For the first time in its history, USA Discounters is living up to its name. For years, the company has specialized in selling marked-up appliances, electronics and furniture to service members through high-priced loans. But these days, it’s just the place for a soldier to go for a steal on a bedroom set or a washer. The company’s website used to shout “Bad Credit? Slow Credit? No Credit? No Problem!” Now it’s “ENTIRE STORE ON SALE!”
The chain, which once had 24 stores, almost all right outside military bases around the country, has been holding a rolling going out of business sale. The closures follow our investigation of the company’s lending practices last summer and a subsequent series of government inquiries and Department of Defense actions.
USA Discounters did not respond to our calls and emails seeking comment. Just seven of the company’s two dozen stores remain open – and those are furiously selling off merchandise at discounts of “70%-95% OFF,” according to the company’s website.
ProPublica’s investigation, which also ran in the Washington Post, detailed how the company guaranteed credit to service members for items that sometimes sold for two to three times the typical retail price. If borrowers fell far behind on their loans, USA Discounters sued them in Virginia state court, regardless of where the purchases were made. Between 2006 and last July, USA Discounters had filed more than 13,000 suits in Virginia courts – almost always winning – and seized the pay of more active-duty military than any company in the country.
Another retailer featured in the story, Freedom Furniture and Electronics, is also closing.
Following our story last year, a group of senators sent letters to federal regulators urging them to investigate USA Discounters and toughen up laws and regulations to address the lending and collection issues highlighted in the article. A spokesman for the Consumer Financial Protection Bureau (CFPB) said the agency does not comment on investigations.
The company initially reacted by issuing a press release calling ProPublica’s reporting inaccurate, though it identified no errors. Later, USA Discounters announced it was changing the name of its stores to “USA Living” and reforming its collection practices. It would still sue service members in a court that might be hundreds of miles from where they are based, but customers would be clearly notified of the impending action and given the option to be sued closer to home. It was a change a consumer advocate described as “a little less bad” than before.
Then, late last year, the Defense Department announced a big change that seemed likely to dramatically change the way the company did business. As we detailed in our story, USA Discounters’ military customers almost always set up payments through the military’s allotment system. That ensured that with every paycheck, USA Discounters got paid first. In one letter after ProPublica’s story, five senators urged the Department to accelerate an already ongoing review of the system.
The Department’s new policy prevents retailers like USA Discounters from using allotments as a form of payment and eliminated “that aspect of the allotment system most prone to abuse by unscrupulous lenders that prey on our service members,” as a Department press release put it.
Both USA Discounters and Freedom told us last year that the change to allotments would not have a major impact on their business.

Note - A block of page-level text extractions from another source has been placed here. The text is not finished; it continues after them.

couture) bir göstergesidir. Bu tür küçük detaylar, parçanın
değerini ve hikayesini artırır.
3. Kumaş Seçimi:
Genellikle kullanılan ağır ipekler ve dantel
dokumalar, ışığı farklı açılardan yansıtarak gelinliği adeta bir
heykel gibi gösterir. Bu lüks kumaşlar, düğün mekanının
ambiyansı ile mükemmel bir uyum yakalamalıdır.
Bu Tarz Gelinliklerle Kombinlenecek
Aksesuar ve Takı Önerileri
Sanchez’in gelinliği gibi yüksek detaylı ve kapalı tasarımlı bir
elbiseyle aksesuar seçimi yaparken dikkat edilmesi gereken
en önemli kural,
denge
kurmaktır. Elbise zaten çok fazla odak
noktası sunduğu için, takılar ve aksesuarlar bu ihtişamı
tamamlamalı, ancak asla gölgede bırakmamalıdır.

Separately the company also entered into a settlement with the CFPB last year over a $5 fee the company charged its military customers.
The new year brought more complications. In April, USA Discounters was hit with a class action lawsuit. In July, Colorado’s attorney general filed suit, calling the company’s practice of filing lawsuits in Virginia against Colorado-based service members “unconscionable.” North Carolina’s attorney general has announced an investigation of the company, which a spokeswoman said was ongoing.
USA Discounters continued filing lawsuits against service members in Virginia courts until May of this year, but recently it has dropped almost all of its open suits against out-of-state defendants, court records show. At a court date in Virginia Beach General District Court earlier this month, 60 lawsuits were on the docket. Defendants were based at Fort Bragg, Fort Polk, Fort Benning, and Fort Hood, among other installations in states from Georgia to Washington. The company dropped all but two of the suits.
Freedom has also been under scrutiny. Last year, the company settled with the CFPB and attorneys general in Virginia and North Carolina over their debt collection practices. The company agreed to credit or refund customers $2.5 million, pay a penalty of $100,000, and stop filing lawsuits in Virginia courts against out-of-state service members. Separately, Colorado’s attorney general has also sued the company.
But, in a statement, Freedom said its decision to close down had nothing to do with the change to allotments or lawsuits by regulators. Instead, it was due to increased competition from the lease-to-own industry and the fact that “the price of televisions and other consumer electronics, which make up half of our sales, has decreased significantly,” said spokeswoman Elizabeth Heaton.